Es un momento muy significativo, así que esperemos que empiece a consolidarse la democracia. Eso justificaría todo lo que ha ocurrido hasta ahora, porque tendría consecuencias positivas.
En la película es muy crítico con el hecho de que se desmantelara el ejército de Sadam Hussein. ¿Cree que habría durado menos el conflicto si no se hubiera hecho esto así?
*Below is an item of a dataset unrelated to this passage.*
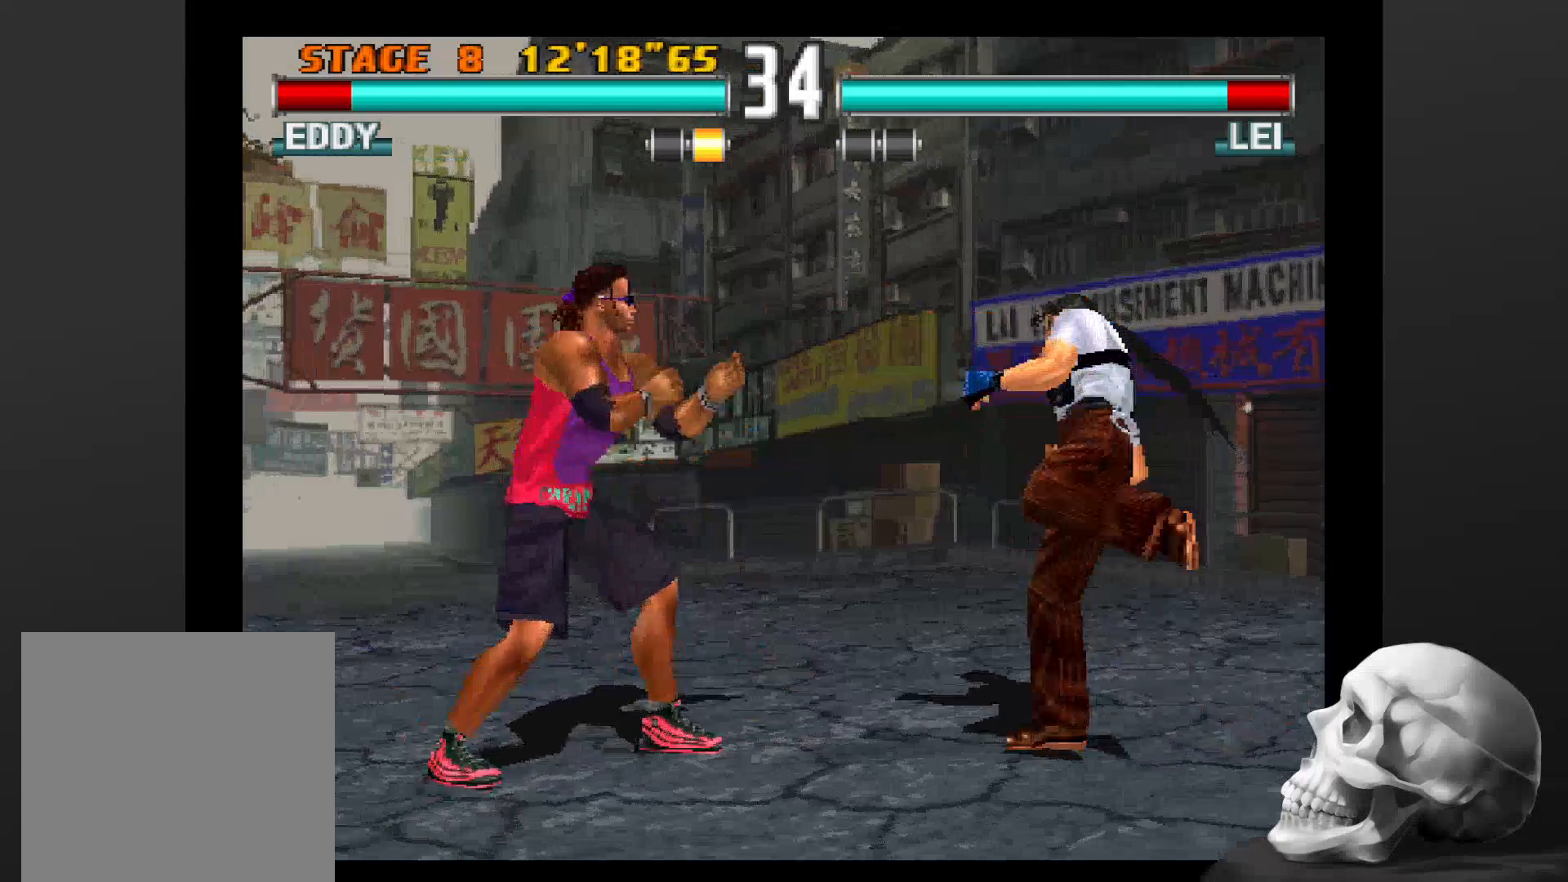
{"buttons": [], "left_stick": "center", "right_stick": "center", "events": []}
Posiblemente. Hoy en día, todos los analistas coinciden en que fue un error. En su momento, el gobierno pensaba que era buena idea deshacer el ejército iraquí, porque estaba controlado por la minoría suní, que gobernaba hasta entonces. Una gran mayoría de expertos estaban en contra de esa decisión, sobre todo los más informados de la situación en Irak. Fue un desastre porque el país se hundió en el caos. Posteriormente se han tenido que recurrir a antiguos oficiales suníes para volver a mantener el orden, o sea que se ha tenido que rectificar un poco.
¿Han cambiado mucho las guerras desde los tiempos en los que era reportero?
Trabajé muchos años en un programa de actualidad que me llevó a Oriente Medio, a Centroamérica, Irlanda del Norte, a zonas en guerra. Pude ver de primera mano la realidad, lo que me ha ayudado después en mi carrera como director. Pero básicamente las guerras no han cambiado, porque la gente se sigue matando.